Wild Sea Bass RRP £25
sweet potato, shitaki, fig


Apple Sorbet (Complimentary)
Sweet apple and cucumber marinated in gin and tonic gel

"For you to rinse and refresh your mouth before dessert"- is what the waiter said to us. For me, this was a truly yummy freebie. The apple sorbet and cucumbers worked so well together, it gave my mouth that super refreshing taste- without the mint!
Can it get better? OF COURSE! It's on the house! :)

Pop Corn RRP £9.50
salted caramel, nougat, burnt orange sorbet
Meringue RRP £9.50
With lemon cheesecake and vanilla ice cream


EDITOR's FAVOURITE: CANNOT FAULT THIS DESSERT!!! Perfect combination of sweet, and sour. This was light and truly enjoyable. The meringues were made of soft cream and you won't get that crunchy texture you normally get, and you cannot taste the sugar bits, which I don't like. The lemon cheesecakes were heaven- I love cheese cake!!!
Me getting ready to K.O these yummy desserts.
Adam has published his own recipe book, selling at £25. Pick up your copy on your way out after a delicious meal!


Overall Rating: 
Adam surely pays attention to his presentation (and taste of course).

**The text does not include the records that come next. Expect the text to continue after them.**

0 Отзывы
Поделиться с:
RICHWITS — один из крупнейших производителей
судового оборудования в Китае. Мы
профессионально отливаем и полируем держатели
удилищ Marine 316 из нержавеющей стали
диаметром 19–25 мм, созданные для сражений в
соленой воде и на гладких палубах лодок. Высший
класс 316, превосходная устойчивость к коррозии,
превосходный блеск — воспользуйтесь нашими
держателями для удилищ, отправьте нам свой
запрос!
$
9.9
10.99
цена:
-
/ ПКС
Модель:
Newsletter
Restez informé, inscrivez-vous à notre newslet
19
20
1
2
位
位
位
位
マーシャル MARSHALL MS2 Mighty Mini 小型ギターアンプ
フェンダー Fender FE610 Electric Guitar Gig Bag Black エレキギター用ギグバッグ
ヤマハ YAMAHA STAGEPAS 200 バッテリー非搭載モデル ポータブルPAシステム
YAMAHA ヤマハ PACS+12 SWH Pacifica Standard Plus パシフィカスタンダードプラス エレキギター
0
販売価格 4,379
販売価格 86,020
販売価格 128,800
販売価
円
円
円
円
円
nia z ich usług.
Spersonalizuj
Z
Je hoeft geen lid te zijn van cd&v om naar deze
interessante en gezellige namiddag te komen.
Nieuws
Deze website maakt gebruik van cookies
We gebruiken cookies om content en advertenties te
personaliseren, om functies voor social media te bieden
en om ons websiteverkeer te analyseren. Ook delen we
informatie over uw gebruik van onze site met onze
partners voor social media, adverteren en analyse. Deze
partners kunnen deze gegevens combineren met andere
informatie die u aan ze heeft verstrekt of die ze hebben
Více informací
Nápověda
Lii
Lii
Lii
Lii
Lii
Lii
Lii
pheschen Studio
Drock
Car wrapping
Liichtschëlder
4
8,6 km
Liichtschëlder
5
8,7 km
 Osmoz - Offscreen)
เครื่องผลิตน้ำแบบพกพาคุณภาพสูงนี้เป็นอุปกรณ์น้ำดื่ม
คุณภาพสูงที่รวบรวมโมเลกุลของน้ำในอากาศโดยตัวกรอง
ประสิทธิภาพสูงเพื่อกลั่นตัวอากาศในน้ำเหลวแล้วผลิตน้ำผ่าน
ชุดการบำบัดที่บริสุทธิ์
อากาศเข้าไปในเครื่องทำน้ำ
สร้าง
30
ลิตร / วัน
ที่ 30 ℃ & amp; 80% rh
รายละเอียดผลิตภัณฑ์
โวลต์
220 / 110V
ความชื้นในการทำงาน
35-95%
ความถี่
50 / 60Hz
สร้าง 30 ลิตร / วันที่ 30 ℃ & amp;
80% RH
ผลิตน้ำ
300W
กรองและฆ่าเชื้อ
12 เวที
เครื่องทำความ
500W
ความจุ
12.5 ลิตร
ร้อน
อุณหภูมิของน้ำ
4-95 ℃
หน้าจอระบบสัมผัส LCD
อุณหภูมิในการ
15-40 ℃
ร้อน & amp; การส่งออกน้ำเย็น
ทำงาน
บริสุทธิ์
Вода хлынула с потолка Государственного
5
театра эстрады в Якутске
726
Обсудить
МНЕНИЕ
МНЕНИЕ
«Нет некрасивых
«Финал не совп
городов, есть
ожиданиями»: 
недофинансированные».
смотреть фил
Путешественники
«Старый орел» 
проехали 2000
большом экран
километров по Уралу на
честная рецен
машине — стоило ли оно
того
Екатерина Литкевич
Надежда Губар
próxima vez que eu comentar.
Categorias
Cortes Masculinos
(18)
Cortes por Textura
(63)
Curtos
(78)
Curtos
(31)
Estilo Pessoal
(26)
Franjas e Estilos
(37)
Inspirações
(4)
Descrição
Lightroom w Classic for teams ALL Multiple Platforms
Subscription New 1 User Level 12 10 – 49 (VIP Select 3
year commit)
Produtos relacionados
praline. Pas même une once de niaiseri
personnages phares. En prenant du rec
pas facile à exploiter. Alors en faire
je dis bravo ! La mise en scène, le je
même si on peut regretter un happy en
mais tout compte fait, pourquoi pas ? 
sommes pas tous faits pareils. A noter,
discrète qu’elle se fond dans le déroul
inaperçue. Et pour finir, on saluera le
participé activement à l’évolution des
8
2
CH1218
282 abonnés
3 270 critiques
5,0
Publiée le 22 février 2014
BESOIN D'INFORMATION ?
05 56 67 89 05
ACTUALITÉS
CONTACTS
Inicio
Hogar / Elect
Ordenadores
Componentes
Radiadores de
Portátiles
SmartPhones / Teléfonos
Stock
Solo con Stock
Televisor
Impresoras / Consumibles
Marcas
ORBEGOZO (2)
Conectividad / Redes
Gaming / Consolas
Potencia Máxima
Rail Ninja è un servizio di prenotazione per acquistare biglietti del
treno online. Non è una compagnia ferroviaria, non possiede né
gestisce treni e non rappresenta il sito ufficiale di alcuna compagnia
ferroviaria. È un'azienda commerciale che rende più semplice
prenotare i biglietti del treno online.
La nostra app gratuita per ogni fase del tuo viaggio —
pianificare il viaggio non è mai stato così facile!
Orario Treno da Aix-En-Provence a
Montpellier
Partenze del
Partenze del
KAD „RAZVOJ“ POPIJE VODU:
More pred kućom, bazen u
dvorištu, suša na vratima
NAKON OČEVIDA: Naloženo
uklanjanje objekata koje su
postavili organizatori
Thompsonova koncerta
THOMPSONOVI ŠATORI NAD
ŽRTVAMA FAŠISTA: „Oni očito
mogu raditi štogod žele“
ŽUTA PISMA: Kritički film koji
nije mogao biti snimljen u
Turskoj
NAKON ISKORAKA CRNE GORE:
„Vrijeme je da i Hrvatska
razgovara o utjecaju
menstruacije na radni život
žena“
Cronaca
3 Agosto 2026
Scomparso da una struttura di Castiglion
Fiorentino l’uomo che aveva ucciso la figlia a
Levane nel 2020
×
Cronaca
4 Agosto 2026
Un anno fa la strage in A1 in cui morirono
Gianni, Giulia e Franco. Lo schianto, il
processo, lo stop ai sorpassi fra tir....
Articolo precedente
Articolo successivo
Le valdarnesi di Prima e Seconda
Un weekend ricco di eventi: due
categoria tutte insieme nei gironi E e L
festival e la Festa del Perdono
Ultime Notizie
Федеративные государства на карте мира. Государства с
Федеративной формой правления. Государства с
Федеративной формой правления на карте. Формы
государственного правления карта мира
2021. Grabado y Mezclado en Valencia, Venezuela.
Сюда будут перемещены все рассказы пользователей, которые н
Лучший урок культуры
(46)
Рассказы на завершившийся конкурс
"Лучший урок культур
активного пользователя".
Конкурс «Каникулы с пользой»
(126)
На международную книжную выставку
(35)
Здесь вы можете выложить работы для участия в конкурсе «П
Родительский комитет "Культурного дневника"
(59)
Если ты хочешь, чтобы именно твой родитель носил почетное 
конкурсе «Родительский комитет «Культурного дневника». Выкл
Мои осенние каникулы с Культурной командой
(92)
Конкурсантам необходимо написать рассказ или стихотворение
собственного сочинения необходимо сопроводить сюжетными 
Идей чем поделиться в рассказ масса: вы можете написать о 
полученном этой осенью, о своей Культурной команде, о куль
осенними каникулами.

From entree to dessert, every plate was presentation beautifully with lots of different colours. The biggest surprise will have to be the freshly baked bread and the complimentary Duck Liver Parfait- it was full of flavour and extremely smooth. A very big thumbs up!

Service: 
Staff were very friendly and efficient. They know the menu well. Service was not rushed and we had plenty of time in between courses.

Food: 
Amazing presentation, colour and taste. Best surprise for me had to be the complimentary home made break and duck parfait!

Hygiene: 

Value: 
I am confident that Adam will be rewarded a Michelin star very soon. So I suggest you get going before the prices shoot up !


NB: Review above is a mere personal opinion.